## Description of the task
Take the listing below and write it out again exactly, skipping any picture that it holds.

· · · · · · ·

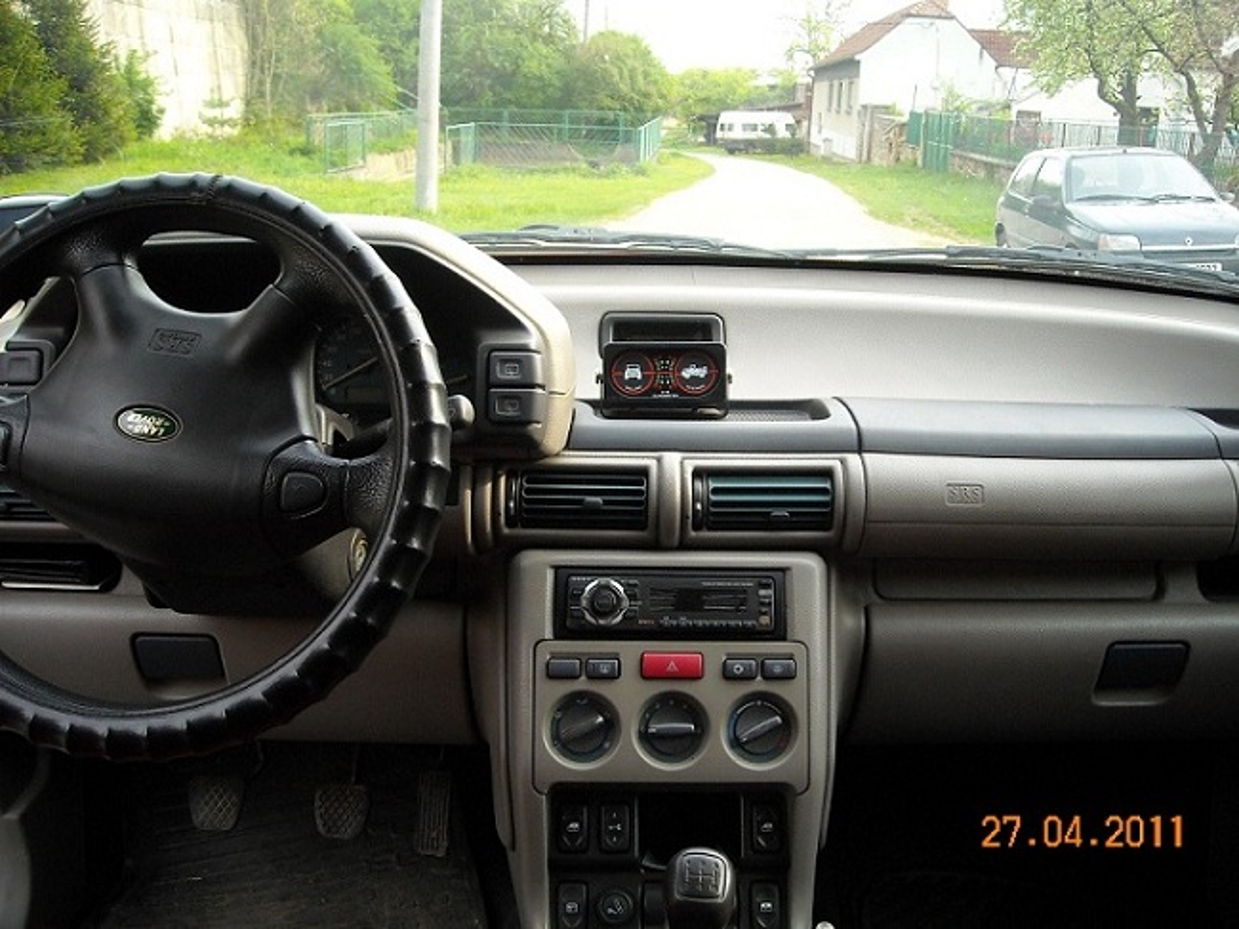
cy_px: 464
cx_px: 620
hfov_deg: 52.6
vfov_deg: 40.7
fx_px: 1252
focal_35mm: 35
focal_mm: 5.7
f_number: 2.8
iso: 191
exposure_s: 1/201
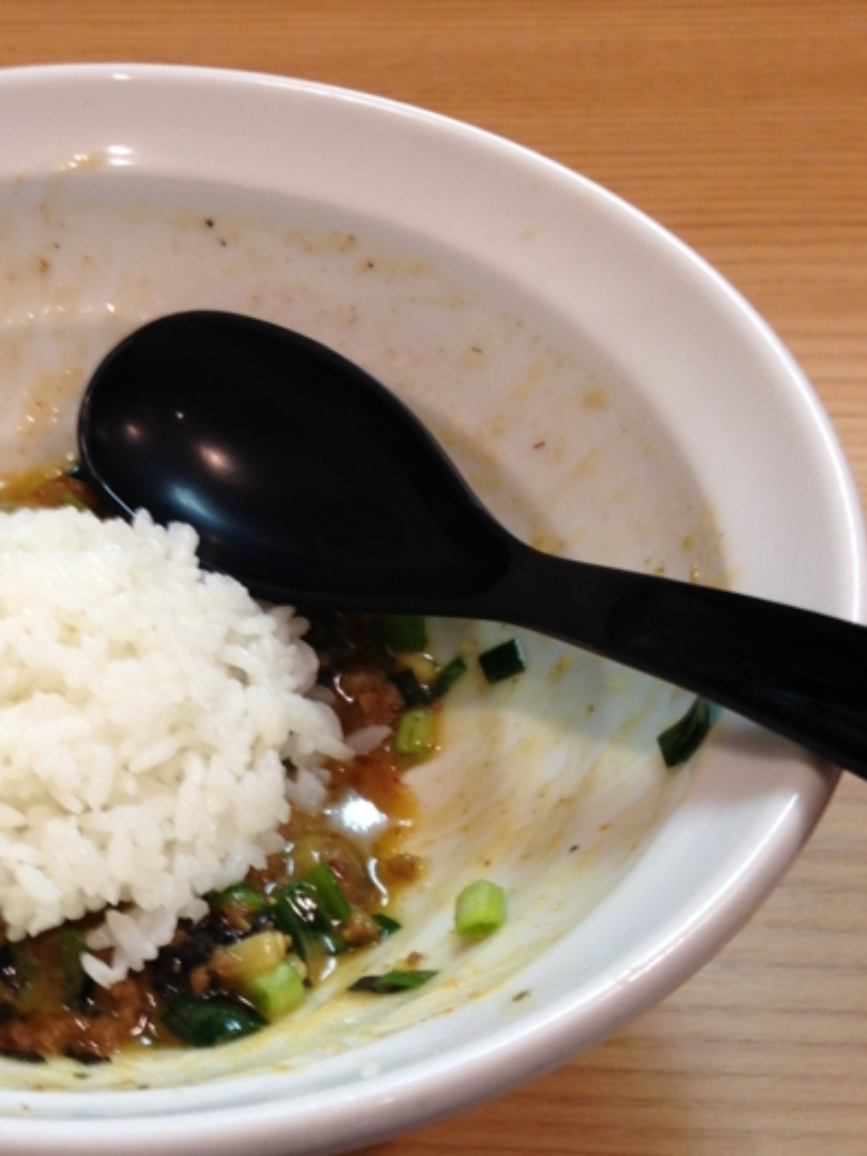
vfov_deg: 30.3
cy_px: 550
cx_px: 79
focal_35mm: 64
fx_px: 2137
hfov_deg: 22.4
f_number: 2.4
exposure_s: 1/20
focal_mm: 4.12
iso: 64
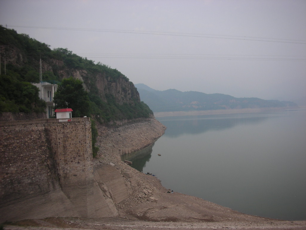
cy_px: 115
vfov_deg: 40.7
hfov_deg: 52.6
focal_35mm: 35
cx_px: 153
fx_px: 309
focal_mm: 5.8
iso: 50
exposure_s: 1/184
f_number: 3
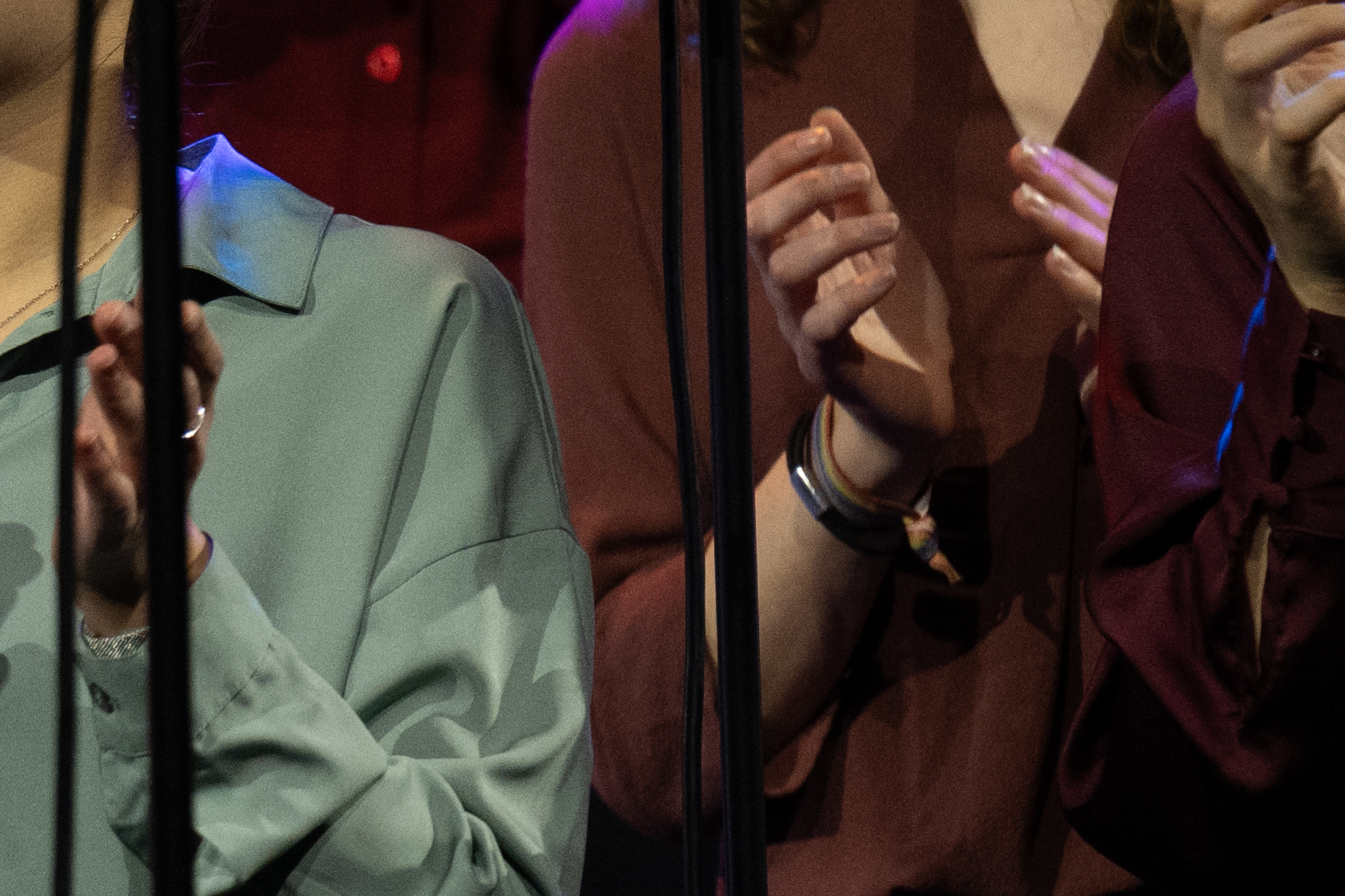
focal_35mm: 1023
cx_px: -1756
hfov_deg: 2.0
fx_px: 38217
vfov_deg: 1.3
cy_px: 42
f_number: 3.5
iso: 1000
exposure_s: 1/200
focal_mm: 200
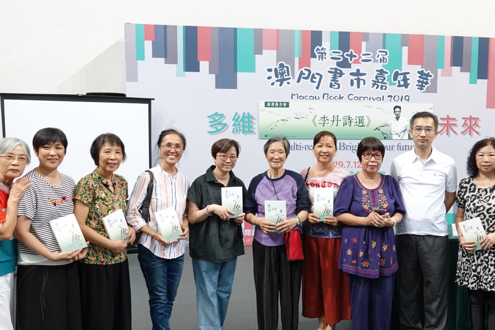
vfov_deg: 35.0
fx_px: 522
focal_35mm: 38
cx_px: 297
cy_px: 183
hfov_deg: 50.4
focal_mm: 8.84
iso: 320
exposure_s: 1/30
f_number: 2.5
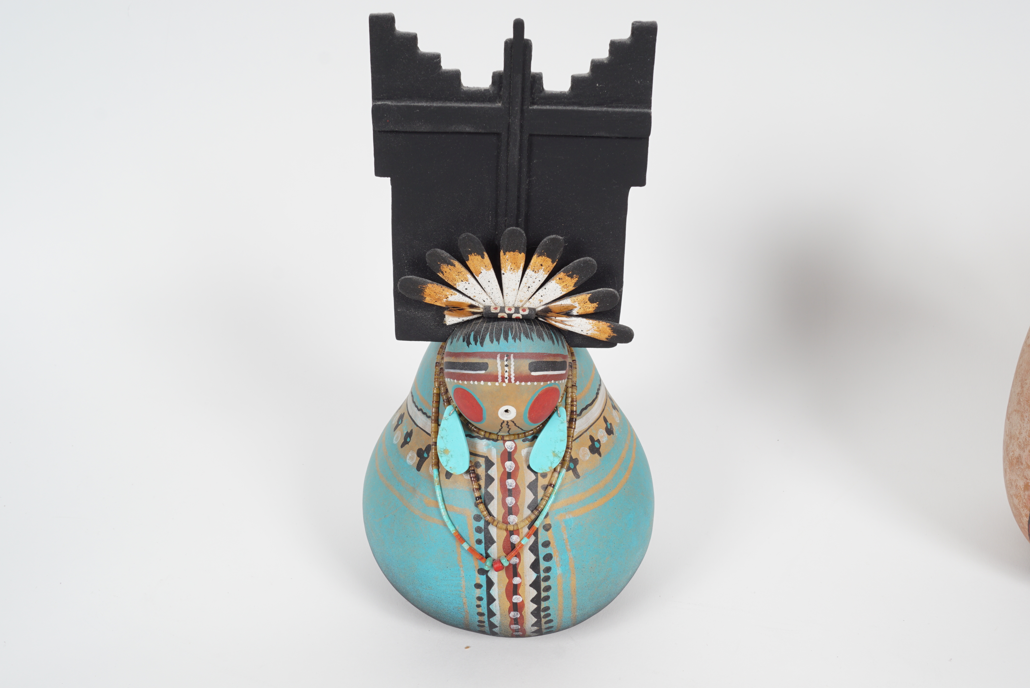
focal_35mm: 39
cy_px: 344
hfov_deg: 49.5
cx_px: 515
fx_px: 1116
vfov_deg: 34.3
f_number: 14
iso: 100
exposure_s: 1/125
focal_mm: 26
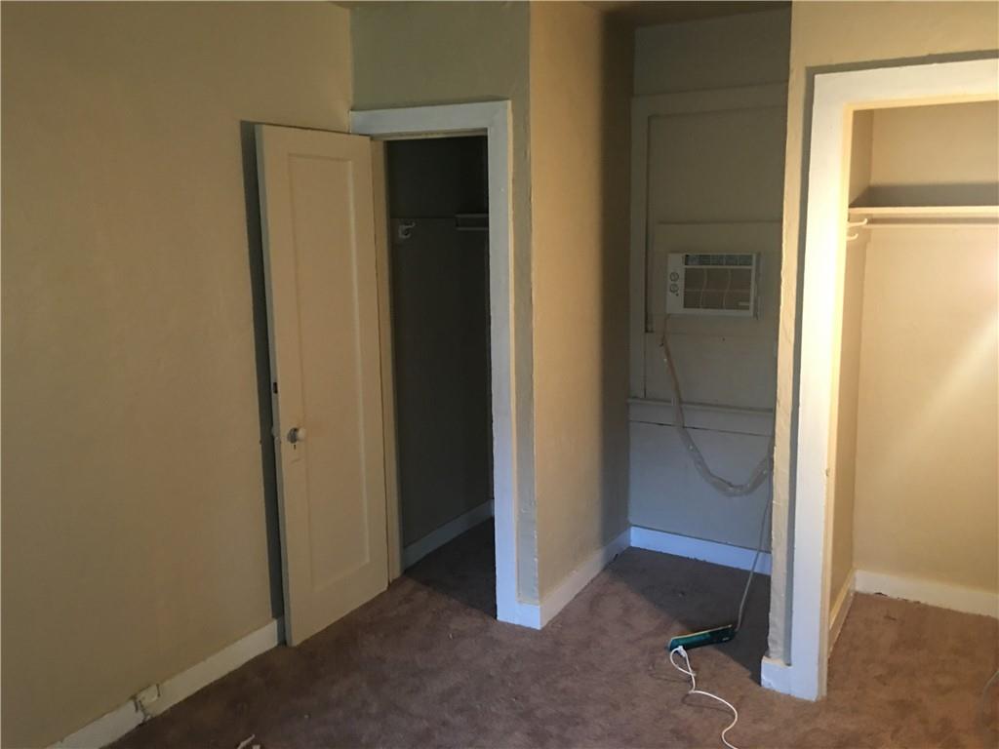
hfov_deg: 61.7
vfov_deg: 48.2
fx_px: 837
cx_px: 500
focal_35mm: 29
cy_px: 374
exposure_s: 1/10
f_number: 2.2
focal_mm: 4.15
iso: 80
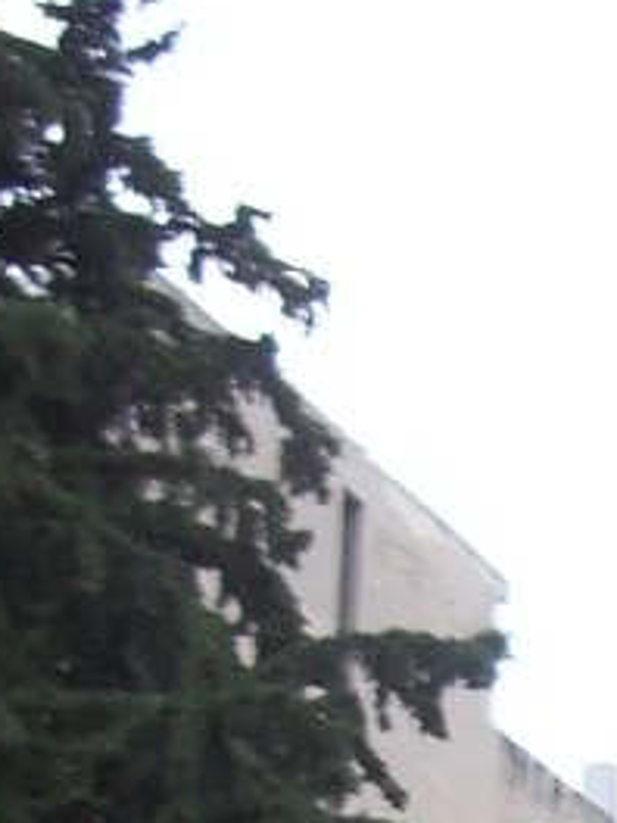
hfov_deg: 6.0
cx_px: 1303
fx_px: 5751
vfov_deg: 7.8
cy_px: 1752
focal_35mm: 242
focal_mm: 8.2
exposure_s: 1/125
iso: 100
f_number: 3.1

· · · · · · ·

## Exercise answer
cy_px: 464
cx_px: 620
hfov_deg: 52.6
vfov_deg: 40.7
fx_px: 1252
focal_35mm: 35
focal_mm: 5.7
f_number: 2.8
iso: 191
exposure_s: 1/201
vfov_deg: 30.3
cy_px: 550
cx_px: 79
focal_35mm: 64
fx_px: 2137
hfov_deg: 22.4
f_number: 2.4
exposure_s: 1/20
focal_mm: 4.12
iso: 64
cy_px: 115
vfov_deg: 40.7
hfov_deg: 52.6
focal_35mm: 35
cx_px: 153
fx_px: 309
focal_mm: 5.8
iso: 50
exposure_s: 1/184
f_number: 3
focal_35mm: 1023
cx_px: -1756
hfov_deg: 2.0
fx_px: 38217
vfov_deg: 1.3
cy_px: 42
f_number: 3.5
iso: 1000
exposure_s: 1/200
focal_mm: 200
vfov_deg: 35.0
fx_px: 522
focal_35mm: 38
cx_px: 297
cy_px: 183
hfov_deg: 50.4
focal_mm: 8.84
iso: 320
exposure_s: 1/30
f_number: 2.5
focal_35mm: 39
cy_px: 344
hfov_deg: 49.5
cx_px: 515
fx_px: 1116
vfov_deg: 34.3
f_number: 14
iso: 100
exposure_s: 1/125
focal_mm: 26
hfov_deg: 61.7
vfov_deg: 48.2
fx_px: 837
cx_px: 500
focal_35mm: 29
cy_px: 374
exposure_s: 1/10
f_number: 2.2
focal_mm: 4.15
iso: 80
hfov_deg: 6.0
cx_px: 1303
fx_px: 5751
vfov_deg: 7.8
cy_px: 1752
focal_35mm: 242
focal_mm: 8.2
exposure_s: 1/125
iso: 100
f_number: 3.1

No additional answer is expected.